TEXT SHOWN:
################

Amyloid β induces the morphological neurodegenerative triad of spine loss, dendritic simplification, and neuritic dystrophies through calcineurin activation

Amyloid β (Aβ)-containing plaques are surrounded by dystrophic neurites in the Alzheimer's disease (AD) brain, but whether and how plaques induce these neuritic abnormalities remain unknown. We tested the hypothesis that soluble oligomeric assemblies of Aβ, which surround plaques, induce calcium-mediated secondary cascades that lead to dystrophic changes in local neurites. We show that soluble Aβ oligomers lead to activation of the calcium-dependent phosphatase calcineurin (CaN) (PP2B), which in turn activates the transcriptional factor nuclear factor of activated T cells (NFAT). Activation of these signaling pathways, even in the absence of Aβ, is sufficient to produce a virtual phenocopy of Aβ-induced dystrophic neurites, dendritic simplification, and dendritic spine loss in both neurons in culture and in the adult mouse brain. Importantly, the morphological deficits in the vicinity of Aβ deposits in a mouse model of AD are ameliorated by CaN inhibition, supporting the hypothesis that CaN-NFAT are aberrantly activated by Aβ and that CaN-NFAT activation is responsible for disruption of neuronal structure near plaques. In accord with this, we also detect increased levels of an active form of CaN and NFATc4 in the nuclear fraction from the cortex of patients with AD. Thus, Aβ appears to mediate the neurodegeneration of AD, at least in part, by activation of CaN and subsequent NFAT-mediated downstream cascades.

################

Stored records
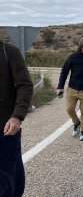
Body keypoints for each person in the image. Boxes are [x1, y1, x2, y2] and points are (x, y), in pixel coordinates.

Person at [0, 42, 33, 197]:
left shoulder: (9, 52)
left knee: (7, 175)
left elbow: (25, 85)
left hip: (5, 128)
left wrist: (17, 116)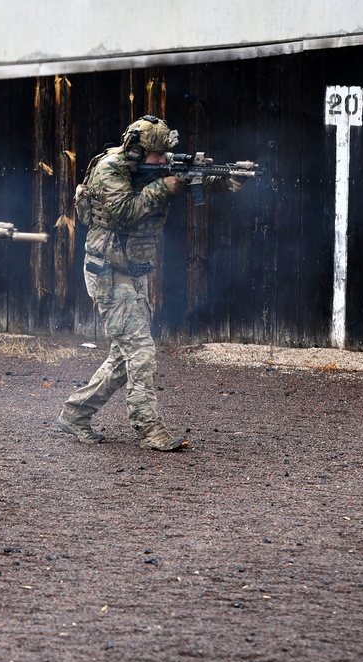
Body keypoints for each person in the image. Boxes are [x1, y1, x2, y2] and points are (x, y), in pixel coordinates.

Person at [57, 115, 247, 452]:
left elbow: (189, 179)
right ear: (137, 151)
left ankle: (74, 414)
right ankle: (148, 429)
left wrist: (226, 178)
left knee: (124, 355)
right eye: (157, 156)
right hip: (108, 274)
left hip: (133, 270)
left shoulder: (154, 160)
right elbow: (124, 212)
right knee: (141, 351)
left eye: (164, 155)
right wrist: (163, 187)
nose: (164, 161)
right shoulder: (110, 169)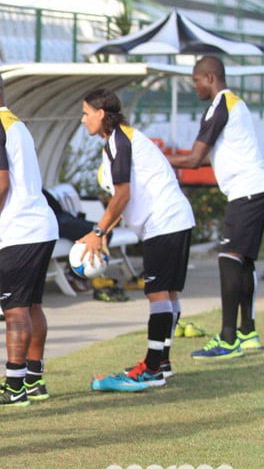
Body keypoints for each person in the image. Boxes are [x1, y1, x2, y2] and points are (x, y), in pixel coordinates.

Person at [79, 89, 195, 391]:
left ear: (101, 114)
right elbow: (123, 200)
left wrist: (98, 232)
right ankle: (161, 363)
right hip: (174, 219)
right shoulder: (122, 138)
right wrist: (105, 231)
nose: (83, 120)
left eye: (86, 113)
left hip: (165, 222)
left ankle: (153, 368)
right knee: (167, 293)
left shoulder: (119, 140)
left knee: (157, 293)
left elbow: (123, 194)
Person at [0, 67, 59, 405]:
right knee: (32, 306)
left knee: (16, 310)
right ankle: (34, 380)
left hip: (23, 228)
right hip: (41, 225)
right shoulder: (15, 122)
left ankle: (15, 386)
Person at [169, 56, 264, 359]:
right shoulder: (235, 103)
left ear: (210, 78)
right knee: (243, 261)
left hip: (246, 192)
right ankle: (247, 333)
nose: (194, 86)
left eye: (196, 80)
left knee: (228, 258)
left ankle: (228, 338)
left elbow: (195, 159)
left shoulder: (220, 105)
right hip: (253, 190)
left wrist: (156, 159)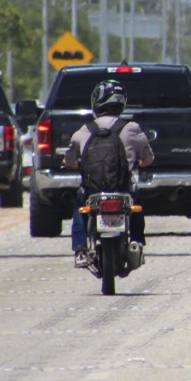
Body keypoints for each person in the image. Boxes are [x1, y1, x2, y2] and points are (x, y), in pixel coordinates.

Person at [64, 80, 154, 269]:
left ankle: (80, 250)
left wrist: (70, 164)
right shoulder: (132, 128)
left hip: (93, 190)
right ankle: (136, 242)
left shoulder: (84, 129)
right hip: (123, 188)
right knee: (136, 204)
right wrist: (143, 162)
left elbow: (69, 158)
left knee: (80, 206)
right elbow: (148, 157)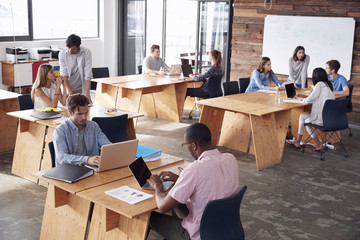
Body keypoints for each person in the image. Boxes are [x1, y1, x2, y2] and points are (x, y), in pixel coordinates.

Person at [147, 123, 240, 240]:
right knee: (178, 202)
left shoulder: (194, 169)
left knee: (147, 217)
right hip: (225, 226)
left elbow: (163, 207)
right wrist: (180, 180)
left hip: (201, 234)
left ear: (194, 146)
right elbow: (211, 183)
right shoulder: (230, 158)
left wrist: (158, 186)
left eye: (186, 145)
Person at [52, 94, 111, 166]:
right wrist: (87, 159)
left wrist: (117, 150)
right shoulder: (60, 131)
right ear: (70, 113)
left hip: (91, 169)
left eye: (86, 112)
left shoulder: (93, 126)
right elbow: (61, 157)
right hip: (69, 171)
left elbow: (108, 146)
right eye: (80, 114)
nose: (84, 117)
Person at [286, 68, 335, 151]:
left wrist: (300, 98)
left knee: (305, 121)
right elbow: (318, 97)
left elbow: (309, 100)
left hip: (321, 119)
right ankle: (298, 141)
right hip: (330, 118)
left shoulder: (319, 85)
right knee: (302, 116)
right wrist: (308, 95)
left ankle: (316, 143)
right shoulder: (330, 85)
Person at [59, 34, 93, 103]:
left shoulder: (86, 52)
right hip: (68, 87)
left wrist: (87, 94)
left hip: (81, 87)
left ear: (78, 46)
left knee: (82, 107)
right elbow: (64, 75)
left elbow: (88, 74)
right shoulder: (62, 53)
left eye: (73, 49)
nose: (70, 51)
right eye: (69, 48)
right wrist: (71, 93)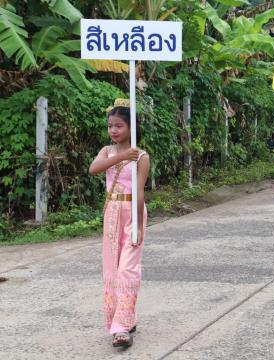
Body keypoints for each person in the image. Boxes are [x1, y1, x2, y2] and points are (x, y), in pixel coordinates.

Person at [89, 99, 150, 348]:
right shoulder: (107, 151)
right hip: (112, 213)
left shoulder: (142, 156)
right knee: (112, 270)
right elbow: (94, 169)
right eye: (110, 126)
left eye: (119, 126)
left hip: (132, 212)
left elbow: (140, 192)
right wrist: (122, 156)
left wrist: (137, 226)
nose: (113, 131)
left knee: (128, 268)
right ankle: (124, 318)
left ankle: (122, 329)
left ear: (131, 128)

################

TASK TO COMPLETE: Render this sentence from the amyloid β abstract in Spanish: "In accord with this, we also detect increased levels of an active form of CaN and NFATc4 in the nuclear fraction from the cortex of patients with AD."

REPLY TO THE TASK: De acuerdo con esto, también detectamos niveles aumentados de una forma activa de CaN y de NFATc4 en la fracción nuclear de la corteza de pacientes con EA.